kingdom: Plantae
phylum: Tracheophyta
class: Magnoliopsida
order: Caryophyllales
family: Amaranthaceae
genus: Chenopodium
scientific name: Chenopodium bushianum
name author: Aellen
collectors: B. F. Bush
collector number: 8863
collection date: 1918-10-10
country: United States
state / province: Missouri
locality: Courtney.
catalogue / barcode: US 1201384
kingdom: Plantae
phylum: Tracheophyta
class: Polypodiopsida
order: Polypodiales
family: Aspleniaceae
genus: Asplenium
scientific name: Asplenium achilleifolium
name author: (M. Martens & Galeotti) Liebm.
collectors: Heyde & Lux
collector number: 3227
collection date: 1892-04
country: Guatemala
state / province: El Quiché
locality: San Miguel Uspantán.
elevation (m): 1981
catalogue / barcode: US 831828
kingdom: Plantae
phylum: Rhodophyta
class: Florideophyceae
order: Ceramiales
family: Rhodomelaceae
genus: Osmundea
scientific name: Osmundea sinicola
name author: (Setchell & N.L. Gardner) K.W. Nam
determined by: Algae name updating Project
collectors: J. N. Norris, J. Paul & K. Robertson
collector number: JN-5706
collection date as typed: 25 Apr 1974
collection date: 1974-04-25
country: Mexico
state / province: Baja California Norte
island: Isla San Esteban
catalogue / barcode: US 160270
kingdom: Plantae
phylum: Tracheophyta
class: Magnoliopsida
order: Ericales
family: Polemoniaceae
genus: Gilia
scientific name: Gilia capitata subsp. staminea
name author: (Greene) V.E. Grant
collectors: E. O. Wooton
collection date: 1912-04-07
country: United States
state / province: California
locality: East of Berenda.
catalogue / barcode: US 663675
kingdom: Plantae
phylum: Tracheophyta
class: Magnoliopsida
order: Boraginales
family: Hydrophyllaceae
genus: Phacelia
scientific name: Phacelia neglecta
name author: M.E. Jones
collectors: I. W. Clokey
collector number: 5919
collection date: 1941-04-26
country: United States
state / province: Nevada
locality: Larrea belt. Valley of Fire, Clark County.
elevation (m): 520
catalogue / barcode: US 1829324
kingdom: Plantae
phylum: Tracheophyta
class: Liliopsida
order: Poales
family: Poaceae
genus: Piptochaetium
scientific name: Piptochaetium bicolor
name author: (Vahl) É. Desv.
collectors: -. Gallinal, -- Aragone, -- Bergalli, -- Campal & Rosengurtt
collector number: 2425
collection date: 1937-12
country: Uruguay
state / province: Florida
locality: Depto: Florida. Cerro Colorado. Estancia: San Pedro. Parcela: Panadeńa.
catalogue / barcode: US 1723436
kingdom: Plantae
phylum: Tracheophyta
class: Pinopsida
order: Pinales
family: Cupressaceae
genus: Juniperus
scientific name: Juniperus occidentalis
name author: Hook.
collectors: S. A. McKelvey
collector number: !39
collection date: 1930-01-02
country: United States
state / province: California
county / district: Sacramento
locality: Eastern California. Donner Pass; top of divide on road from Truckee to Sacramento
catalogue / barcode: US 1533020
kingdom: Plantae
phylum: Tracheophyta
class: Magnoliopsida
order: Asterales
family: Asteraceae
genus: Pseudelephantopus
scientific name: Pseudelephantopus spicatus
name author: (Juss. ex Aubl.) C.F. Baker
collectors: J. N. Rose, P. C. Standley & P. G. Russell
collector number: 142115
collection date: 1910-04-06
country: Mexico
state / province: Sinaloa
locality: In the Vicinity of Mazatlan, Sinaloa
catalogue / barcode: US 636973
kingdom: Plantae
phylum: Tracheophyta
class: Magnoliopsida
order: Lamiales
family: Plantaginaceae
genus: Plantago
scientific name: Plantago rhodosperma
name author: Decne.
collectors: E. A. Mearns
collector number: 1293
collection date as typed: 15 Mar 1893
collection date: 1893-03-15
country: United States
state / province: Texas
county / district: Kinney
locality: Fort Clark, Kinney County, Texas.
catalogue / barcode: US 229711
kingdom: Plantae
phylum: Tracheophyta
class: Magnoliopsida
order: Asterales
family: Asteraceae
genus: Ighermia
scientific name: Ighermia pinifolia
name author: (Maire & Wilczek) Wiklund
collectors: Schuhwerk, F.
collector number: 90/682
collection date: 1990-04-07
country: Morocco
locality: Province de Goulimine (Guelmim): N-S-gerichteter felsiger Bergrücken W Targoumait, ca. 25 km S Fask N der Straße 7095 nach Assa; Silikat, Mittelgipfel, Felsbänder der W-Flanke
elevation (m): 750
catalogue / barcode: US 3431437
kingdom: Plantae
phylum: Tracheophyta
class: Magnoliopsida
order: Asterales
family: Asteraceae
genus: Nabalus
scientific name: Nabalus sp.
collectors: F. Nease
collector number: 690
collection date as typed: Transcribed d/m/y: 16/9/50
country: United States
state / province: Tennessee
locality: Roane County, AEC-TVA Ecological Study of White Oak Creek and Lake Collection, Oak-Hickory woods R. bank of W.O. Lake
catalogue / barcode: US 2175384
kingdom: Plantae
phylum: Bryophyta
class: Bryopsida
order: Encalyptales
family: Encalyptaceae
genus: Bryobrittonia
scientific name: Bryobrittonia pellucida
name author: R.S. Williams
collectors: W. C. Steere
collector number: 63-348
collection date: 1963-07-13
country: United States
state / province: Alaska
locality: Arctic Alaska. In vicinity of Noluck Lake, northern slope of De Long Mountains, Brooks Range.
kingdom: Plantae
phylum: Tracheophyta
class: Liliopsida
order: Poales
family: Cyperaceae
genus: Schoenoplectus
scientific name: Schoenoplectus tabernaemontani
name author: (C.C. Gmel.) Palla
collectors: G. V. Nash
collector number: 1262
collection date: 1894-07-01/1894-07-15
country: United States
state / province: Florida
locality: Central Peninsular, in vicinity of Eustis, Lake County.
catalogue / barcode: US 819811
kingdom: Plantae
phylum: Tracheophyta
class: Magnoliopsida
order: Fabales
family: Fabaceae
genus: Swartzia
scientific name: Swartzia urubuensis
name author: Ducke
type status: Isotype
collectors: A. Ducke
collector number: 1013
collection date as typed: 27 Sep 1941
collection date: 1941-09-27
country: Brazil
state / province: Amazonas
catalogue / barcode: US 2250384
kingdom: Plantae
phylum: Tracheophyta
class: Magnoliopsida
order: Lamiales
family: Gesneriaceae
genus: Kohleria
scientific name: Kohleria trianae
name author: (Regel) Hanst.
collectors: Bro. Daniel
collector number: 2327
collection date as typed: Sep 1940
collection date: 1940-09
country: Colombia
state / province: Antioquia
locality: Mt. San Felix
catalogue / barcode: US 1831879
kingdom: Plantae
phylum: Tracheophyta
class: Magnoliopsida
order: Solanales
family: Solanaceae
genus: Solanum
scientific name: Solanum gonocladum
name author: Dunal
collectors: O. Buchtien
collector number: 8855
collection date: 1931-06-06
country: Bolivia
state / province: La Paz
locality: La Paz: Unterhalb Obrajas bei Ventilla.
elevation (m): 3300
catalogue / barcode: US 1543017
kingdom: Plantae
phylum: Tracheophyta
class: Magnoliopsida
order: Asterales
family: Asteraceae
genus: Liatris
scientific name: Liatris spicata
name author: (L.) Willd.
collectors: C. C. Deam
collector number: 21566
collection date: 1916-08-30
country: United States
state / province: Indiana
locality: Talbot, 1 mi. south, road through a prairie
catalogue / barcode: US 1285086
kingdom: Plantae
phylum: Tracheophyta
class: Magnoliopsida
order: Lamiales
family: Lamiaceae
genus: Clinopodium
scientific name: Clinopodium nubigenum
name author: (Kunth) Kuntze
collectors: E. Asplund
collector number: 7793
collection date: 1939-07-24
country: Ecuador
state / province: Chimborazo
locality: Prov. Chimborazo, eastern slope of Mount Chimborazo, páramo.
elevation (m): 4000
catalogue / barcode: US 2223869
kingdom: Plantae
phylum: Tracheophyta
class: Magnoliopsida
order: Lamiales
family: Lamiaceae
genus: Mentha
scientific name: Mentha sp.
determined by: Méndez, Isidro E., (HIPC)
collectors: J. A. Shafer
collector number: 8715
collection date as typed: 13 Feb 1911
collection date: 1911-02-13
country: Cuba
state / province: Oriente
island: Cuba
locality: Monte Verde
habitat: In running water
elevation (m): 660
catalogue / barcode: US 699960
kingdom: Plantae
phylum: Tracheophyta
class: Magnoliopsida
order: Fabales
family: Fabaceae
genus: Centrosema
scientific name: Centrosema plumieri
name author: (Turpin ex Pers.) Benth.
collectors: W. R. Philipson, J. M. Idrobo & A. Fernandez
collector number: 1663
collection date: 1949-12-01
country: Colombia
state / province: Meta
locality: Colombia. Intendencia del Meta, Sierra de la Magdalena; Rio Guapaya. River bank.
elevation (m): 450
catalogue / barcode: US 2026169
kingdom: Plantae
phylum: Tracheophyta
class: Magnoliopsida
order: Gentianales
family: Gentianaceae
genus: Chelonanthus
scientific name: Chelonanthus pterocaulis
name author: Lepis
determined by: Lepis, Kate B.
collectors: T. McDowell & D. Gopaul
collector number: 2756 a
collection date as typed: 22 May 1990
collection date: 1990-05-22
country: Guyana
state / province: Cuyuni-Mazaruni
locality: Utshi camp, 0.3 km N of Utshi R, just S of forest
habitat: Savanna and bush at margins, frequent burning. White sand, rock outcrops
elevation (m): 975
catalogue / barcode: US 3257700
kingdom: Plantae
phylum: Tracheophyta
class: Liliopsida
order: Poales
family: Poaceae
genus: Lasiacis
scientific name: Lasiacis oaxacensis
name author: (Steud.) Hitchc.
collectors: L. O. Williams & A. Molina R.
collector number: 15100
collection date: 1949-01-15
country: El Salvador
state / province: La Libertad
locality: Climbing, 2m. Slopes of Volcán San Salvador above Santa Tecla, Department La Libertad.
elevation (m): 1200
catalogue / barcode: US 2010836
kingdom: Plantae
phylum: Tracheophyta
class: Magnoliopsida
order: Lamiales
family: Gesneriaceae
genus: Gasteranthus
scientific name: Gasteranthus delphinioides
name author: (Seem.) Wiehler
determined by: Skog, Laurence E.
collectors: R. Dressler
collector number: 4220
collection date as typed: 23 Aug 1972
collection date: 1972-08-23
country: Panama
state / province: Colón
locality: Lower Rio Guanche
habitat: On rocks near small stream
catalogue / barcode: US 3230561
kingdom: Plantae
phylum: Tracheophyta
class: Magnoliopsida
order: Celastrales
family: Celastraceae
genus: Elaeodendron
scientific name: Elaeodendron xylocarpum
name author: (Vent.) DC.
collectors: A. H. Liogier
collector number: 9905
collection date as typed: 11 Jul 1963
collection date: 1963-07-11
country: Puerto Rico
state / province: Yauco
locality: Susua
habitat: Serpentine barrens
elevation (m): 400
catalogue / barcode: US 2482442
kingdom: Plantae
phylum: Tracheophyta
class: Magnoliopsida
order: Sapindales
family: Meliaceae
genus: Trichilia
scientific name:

> **Problem requirements**:
Copy the rows above verbatim, from the first line down to and including the line that contains "genus: Asplenium".

> **Response for this exercise**:
kingdom: Plantae
phylum: Tracheophyta
class: Magnoliopsida
order: Caryophyllales
family: Amaranthaceae
genus: Chenopodium
scientific name: Chenopodium bushianum
name author: Aellen
collectors: B. F. Bush
collector number: 8863
collection date: 1918-10-10
country: United States
state / province: Missouri
locality: Courtney.
catalogue / barcode: US 1201384
kingdom: Plantae
phylum: Tracheophyta
class: Polypodiopsida
order: Polypodiales
family: Aspleniaceae
genus: Asplenium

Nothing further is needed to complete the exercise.